Gilead Sciences’ experimental “Quad” tablet and boosting agent cobicistat continue to show promise in two ongoing clinical trials reported Wednesday, February 17, at the 17th Conference on Retroviruses and Opportunistic Infections (CROI) in San Francisco. The first study suggests Gilead’s four-in-one pill performs as well as the fixed-dose combination tablet Atripla, and the second study indicates that cobicistat is comparable with the mainstay booster Norvir (ritonavir) in terms of efficacy and safety.

Cobicistat, previously identified as GS 9350, generated excitement when it was debuted at last year’s CROI. At that time, Gilead announced it would combine cobicistat into a single once-daily pill with its experimental integrase inhibitor elvitegravir and Truvada (tenofovir plus emtricitabine). The company also reported it would develop cobicistat as a stand-alone agent for use with non-Gilead antiretrovirals (ARVs) requiring boosting.

The Quad

Twenty-four week data from the Phase II study of the Quad pill (Study 236-0104), reported at this year’s CROI by Calvin Cohen, MD, of the Community Research Initiative of New England in Boston, randomized 71 people who’d never taken ARV therapy before to take the experimental four-in-one tablet or Atripla.

Cohen reported the Quad pill was similar to Atripla in terms of efficacy. After six months of treatment, the proportion of patients with viral loads below 50 copies was 90 percent in the Quad group, compared with 83 percent in the Atripla group. These data allowed Cohen’s group to conclude that the Quad tablet is comparable, or non-inferior, to Atripla.   

CD4 counts increased by 123 cells in the Quad group 24 weeks after treatment, compared with a 124 CD4 cell gain in the Atripla group.

The Quad tablet was generally associated with fewer drug-related adverse events, particularly fewer central nervous system (CNS) adverse events. More people did, however, experience diarrhea while taking the Quad tablet compared with Atripla (8 percent versus 4 percent). There were no moderate-to-severe (Grade 3 or 4) adverse events among Quad patients, whereas there were two Grade 3 or 4 adverse events among those receiving Atripla patients.

One patient who received Atripla discontinued treatment after experiencing suicidal thoughts—a rare but possible side effect of efavirenz treatment. No patient in the Quad group discontinued treatment because of a drug-related adverse event.

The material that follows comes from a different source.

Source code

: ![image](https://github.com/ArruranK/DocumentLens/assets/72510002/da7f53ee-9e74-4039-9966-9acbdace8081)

Laboratory abnormalities—including increases in the pancreatic enzyme amylase, a decrease in neutrophils (a type of white blood cell), increases in cholesterol levels and elevated urine levels of protein—were similar in both groups.

Cobicistat Booster

The second study (Study 216-0105), also reported by Cohen, compared Reyataz and Truvada combined with either cobicistat or low-dose Norvir in treatment first-timers. Fifty people received the combination with cobicistat, and 29 received the combination with Norvir.

At 24 weeks, 84 percent of patients in the cobicistat group and 86 percent of those in the Norvir group had viral loads below 50 copies. CD4 counts increased by 206 cells in the cobicistat group, compared with 190 cells in the Norvir group.

Two cobicistat patients discontinued treatment because of adverse events, notably vomiting and rash, as did one Norvir patient because of yellowing of the eyes (scleral icterus). The most common treatment-related side effects were nausea, diarrhea and fatigue, along with evidence of potentially more cases of nausea among those receiving cobicistat compared with Norvir. There were two Grade 3 or 4 side effects—anemia and rash—among those receiving cobicstat, compared with no moderate-to-severe side effects among those in the Norvir group.

The most common laboratory side effects in both groups were increases in bilirubin, amylase and total cholesterol.

Of note, small increases in serum creatinine—commonly used to measure renal function, notably in estimates of glomerular filtration rates (GFR), which measures the ability of the kidneys to filter blood for waste products—were observed in some patients receiving cobicistat, notably in the clinical trial comparing cobicistat with Norvir (12 percent versus zero percent of patients, respectively).

Cohen briefly discussed the results of a separate study evaluating kidney function in healthy volunteers receiving cobicstat, which found that while cobicistat can lower the estimated GFR, it does not lower the actual GFR. In turn, Dr. Cohen said, it is not likely that cobicistant is associated with the same degree of kidney impairment typically seen with other renal-toxic medications. Further exploration of the effects of cobicistat on kidney function will likely be needed, however.

Forty-eight week data from both studies are pending, and Phase III studies of the Quad tablet and cobicistat are planned.